Порвать сразу Тэккер не мог. Людям, от которых он хотел избавиться, нужно было оставить какое-то хлебное дело, чтобы они могли прокормиться. Если оставить их голодными, они могут стать опасны, а вместе с тем просто взять и передать им все предприятия тоже было нельзя. Они сразу бы догадались, чего он хочет, и постарались бы этому помешать. Они хорошо понимали, что ни одно дело с их участием долго не продержится, и нуждались в Тэккере, который в случае чего мог найти для них что-нибудь новое. Поэтому ничего другого не оставалось, как позволить своим подручным мало-помалу разворовать все его предприятия. На воровство своих администраторов он и раньше смотрел сквозь пальцы, ибо считал, что чем больше они будут красть, тем больше они будут стараться добывать. Он знал, что вполне может на них положиться: дай им только волю, и они оберут его до нитки. А возможность разворовать целый концерн — перспектива достаточно заманчивая, чтобы заставить их позабыть о том, что без Тэккера им ничего нового себе не подыскать. И в довершение всего Тэккер должен был так уйти от своих подручных, чтобы они были уверены, что он не воспользуется своим знанием их прошлого и их дел с целью напакостить им или заставить их принять его обратно.

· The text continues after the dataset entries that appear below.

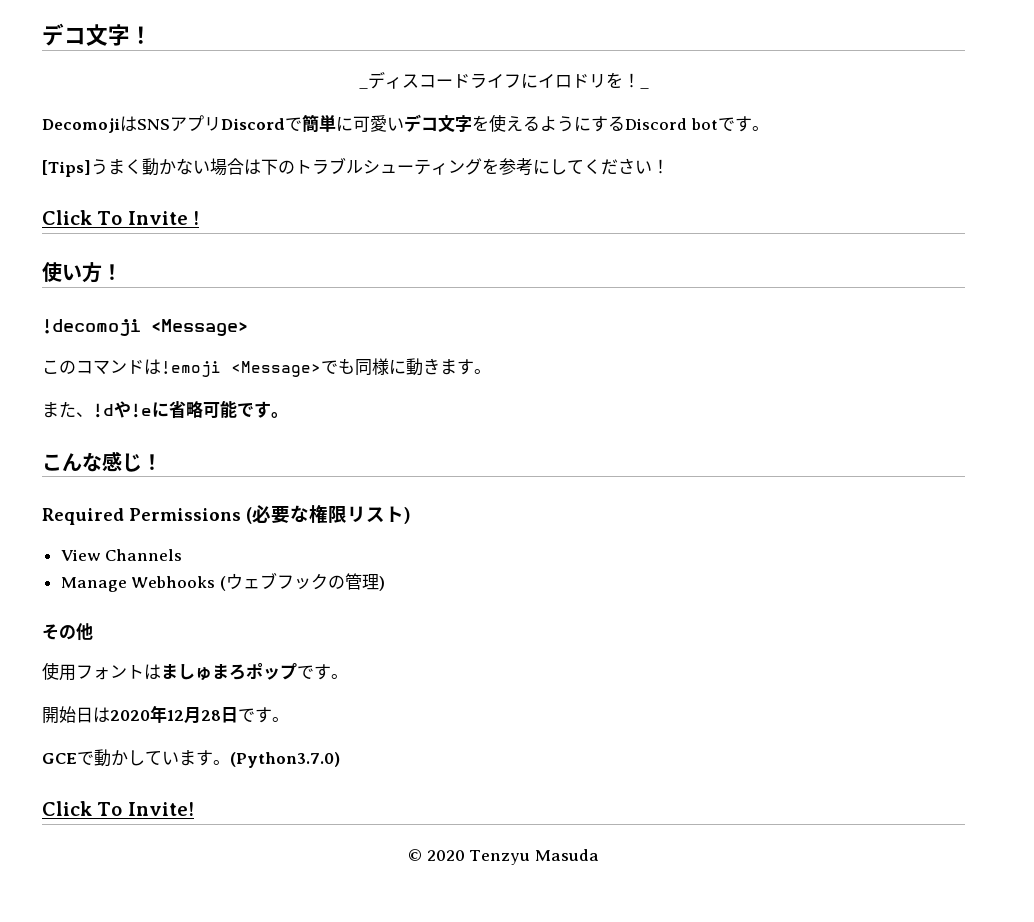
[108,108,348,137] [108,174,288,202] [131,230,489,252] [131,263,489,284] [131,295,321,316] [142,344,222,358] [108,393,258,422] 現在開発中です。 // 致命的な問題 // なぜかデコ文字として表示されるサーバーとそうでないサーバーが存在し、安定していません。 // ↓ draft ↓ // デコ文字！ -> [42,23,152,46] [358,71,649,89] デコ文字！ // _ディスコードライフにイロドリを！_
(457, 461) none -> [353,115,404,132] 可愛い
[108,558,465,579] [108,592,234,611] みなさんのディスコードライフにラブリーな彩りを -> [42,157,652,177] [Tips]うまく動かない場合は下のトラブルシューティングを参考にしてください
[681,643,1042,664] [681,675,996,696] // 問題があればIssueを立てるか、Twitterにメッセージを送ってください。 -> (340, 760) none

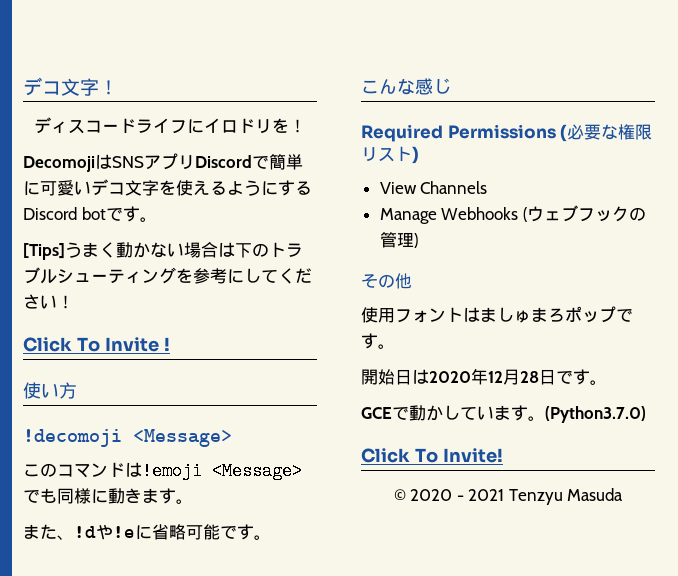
[358,87,368,89] _ -> (118, 87) none
[639,87,649,89] _ -> (306, 126) none
[102,264,122,280] ！ -> (77, 390) none
[142,454,162,470] ！ -> (451, 86) none
(465, 855) none -> [456,489,505,501] - 2021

Это был единственный способ вырваться. Сделать организацию независимой — хотя бы в ее представлении, — а самому прикинуться совершенно беспомощным. И делать это надо исподволь, не торопясь, так, чтобы его подручные не заподозрили, что он хочет от них избавиться. Только тогда они оставят его в покое.
По мере того как план осуществлялся, Уилок знакомился с концерном в целом. Вся юридическая часть, звено за звеном, сосредотачивалась в его конторе, и дело его расширялось. Конечно, этим он был обязан Тэккеру, и Уилок это знал, но особой признательности к нему не чувствовал. Отношения, установившиеся между ними, были обычными для людей делового мира, где все чувства неизбежно чахнут и извращаются. Уилок был к Тэккеру расположен, но хорошо знал, что никогда не приблизится к этому человеку, если не сделается ему необходим и не завоюет его доверия. А поэтому было совершенно неважно, расположен он сам, Уилок, к Тэккеру или нет. Тэккер тоже был к Уилоку расположен, однако поручил ему эту работу только потому, что в нем нуждался и считал, что с ним он всегда справится. Тэккеру необходим был верный человек на тот случай, если пришлось бы пойти на попятный и вместо того, чтобы рвать с организацией, снова водвориться на старое место. Так что и тут расположение не имело никакого значения и ничего не меняло.